Qui dénoncera la pratique perverse d’obliger une personne ayant contrevenu au code de la route, de se dénuder totalement trois fois de suite ? Le pouvoir de contrainte ne se discute pas.

Les organisations syndicales de policiers devraient être les premières à dénoncer ces pratiques. Malheureusement, au mieux, elles se taisent. Au pire, elles cautionnent les abus de pouvoir condamnés par la C.N.D.S. Le discours est connu : « on fait un métier difficile, les gens ne nous aiment pas, ce qu’on fait est légal… ». Il semble que dans certains services, les pratiques qui flirtent avec l’abus de pouvoir sont devenues la norme.

Le rapport remis cette année par le président de la C.N.D.S. ira vraisemblablement rejoindre les précédents rapports dans le fond d’une armoire. On peut même être assuré que les grands responsables des services opérationnels ne les liront pas.
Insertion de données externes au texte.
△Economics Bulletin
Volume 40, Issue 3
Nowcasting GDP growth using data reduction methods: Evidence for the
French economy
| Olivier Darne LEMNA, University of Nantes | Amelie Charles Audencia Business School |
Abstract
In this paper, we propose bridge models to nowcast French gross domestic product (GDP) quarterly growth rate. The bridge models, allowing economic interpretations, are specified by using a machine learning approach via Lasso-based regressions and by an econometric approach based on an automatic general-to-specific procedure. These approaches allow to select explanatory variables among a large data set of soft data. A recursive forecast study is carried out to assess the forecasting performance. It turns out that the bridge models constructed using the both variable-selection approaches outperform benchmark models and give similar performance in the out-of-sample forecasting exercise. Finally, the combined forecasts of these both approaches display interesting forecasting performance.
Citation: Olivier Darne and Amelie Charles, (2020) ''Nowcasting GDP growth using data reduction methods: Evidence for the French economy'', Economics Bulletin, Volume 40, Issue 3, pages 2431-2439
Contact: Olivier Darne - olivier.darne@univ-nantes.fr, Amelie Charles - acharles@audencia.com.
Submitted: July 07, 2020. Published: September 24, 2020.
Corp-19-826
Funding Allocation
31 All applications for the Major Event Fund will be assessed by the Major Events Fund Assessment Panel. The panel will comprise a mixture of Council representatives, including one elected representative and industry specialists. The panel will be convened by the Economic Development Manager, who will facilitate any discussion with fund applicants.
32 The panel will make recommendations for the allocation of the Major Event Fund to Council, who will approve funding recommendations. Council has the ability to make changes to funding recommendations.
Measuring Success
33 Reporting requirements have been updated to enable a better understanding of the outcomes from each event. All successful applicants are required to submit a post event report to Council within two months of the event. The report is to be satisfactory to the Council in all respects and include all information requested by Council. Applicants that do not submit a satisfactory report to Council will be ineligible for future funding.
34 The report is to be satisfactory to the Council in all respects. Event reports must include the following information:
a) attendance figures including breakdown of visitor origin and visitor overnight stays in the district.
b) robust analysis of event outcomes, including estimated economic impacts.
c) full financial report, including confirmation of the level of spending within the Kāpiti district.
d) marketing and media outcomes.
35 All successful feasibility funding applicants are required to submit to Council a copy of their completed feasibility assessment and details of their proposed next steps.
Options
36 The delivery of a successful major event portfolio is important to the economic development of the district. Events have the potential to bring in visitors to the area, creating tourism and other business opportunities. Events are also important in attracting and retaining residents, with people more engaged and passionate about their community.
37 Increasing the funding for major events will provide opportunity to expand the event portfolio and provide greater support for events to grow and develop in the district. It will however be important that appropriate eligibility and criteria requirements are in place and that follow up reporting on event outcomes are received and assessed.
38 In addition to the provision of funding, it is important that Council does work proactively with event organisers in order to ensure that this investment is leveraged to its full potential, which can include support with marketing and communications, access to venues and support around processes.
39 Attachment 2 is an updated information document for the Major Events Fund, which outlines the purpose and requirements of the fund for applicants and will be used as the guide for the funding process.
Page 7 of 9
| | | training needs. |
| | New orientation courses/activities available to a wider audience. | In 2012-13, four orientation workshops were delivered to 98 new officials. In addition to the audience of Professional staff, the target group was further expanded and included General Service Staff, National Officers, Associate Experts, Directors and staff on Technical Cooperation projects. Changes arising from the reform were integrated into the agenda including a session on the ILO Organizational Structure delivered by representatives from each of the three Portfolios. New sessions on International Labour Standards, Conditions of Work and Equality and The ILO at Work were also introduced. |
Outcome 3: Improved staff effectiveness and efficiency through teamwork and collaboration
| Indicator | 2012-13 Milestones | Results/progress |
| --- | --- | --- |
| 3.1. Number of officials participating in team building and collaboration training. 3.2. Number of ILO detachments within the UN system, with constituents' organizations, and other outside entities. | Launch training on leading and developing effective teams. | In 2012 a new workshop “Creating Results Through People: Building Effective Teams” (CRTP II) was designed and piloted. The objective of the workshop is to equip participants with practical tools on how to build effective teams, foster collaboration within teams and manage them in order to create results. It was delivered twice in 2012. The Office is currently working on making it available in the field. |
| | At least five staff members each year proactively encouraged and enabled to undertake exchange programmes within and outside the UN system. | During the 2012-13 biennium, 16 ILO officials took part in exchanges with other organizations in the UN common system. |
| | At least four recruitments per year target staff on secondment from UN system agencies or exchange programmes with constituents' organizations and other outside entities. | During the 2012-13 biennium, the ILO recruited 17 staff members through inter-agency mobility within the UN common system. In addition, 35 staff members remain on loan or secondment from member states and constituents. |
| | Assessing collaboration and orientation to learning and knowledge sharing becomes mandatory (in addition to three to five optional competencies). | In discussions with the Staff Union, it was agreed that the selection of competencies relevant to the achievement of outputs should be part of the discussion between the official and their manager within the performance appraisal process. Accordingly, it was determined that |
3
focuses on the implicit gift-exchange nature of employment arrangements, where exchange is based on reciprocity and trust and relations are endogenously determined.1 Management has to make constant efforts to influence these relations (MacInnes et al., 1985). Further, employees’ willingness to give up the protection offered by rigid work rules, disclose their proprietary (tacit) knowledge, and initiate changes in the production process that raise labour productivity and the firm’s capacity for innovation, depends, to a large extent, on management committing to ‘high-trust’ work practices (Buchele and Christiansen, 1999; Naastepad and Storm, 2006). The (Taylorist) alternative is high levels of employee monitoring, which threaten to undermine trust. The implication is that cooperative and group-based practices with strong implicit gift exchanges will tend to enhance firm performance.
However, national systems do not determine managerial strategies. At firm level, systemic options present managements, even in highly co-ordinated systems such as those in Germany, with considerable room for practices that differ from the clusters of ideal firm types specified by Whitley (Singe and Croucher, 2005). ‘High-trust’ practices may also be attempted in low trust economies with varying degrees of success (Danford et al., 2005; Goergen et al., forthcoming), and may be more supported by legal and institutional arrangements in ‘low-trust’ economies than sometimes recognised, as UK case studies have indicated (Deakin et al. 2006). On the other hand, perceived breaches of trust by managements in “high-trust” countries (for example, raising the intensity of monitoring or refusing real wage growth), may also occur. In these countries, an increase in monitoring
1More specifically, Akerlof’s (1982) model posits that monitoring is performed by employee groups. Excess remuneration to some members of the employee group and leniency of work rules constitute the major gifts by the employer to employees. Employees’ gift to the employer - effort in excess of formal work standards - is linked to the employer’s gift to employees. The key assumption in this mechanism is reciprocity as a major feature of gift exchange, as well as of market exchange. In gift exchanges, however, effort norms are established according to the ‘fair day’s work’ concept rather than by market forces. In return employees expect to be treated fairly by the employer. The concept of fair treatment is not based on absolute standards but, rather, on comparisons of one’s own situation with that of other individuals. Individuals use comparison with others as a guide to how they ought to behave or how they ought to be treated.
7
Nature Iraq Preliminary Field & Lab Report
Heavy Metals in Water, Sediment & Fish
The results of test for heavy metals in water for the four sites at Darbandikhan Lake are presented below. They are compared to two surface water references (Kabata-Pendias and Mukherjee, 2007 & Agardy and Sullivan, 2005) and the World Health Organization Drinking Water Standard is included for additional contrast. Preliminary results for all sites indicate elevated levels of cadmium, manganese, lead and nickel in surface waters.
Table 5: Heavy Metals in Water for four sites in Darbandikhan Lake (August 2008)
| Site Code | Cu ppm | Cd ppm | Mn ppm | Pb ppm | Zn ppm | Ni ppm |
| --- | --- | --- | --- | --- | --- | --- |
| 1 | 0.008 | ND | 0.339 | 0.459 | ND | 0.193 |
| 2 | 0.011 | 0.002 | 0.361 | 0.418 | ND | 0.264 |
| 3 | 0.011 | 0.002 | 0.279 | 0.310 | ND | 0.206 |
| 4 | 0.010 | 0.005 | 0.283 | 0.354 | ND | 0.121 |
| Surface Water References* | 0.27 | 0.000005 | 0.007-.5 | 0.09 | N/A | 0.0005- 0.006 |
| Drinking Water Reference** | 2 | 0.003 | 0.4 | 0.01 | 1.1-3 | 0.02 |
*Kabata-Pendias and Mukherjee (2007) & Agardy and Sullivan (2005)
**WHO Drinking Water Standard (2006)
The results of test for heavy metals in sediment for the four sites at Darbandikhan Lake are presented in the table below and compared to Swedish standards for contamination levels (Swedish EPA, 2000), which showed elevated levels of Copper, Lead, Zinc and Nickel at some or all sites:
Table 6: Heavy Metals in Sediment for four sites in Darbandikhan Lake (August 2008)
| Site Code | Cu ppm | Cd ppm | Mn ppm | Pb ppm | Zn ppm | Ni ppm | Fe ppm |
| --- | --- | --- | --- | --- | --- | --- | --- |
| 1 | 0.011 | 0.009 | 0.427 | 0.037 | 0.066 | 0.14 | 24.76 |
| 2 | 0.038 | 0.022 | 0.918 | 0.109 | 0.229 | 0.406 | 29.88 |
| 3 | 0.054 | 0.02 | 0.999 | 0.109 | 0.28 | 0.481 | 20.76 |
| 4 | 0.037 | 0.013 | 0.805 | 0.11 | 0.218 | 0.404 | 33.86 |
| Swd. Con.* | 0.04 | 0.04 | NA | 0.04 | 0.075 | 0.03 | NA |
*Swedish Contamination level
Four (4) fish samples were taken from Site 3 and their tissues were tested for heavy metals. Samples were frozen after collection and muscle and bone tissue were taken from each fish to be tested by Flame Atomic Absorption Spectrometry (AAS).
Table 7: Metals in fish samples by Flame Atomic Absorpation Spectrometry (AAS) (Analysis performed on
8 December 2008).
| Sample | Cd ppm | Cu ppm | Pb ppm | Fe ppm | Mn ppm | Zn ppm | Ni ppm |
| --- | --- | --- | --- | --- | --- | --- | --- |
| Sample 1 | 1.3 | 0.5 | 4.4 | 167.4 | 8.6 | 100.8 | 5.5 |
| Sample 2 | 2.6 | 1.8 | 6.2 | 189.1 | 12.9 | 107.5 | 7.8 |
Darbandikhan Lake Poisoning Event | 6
Ils sont dans l’action et bien loin de ces élucubrations de citoyens défenseurs des droits.

Et pourtant, la garde-à-vue fait toujours l’objet de critiques, comme la fouille systématique à nu, comme l’usage injustifié des menottes, l’usage disproportionné du taser et du flash-ball, comme le refus de prendre une plainte. Il faut que cette situation change pour le bien de tous, une société qui doute de sa police est une société en danger.

Pour cela il faut que la France s’inscrive dans le respect du code européen d’éthique de la police[1] et des principes de l’ONU sur l’usage de la force et des armes à feu[2].

Il faut renforcer la C.N.D.S., sous l’autorité d’un défenseur des droits désigné de façon indépendante, pour permettre aux citoyens français de retrouver la confiance dans une police qui en a bien besoin.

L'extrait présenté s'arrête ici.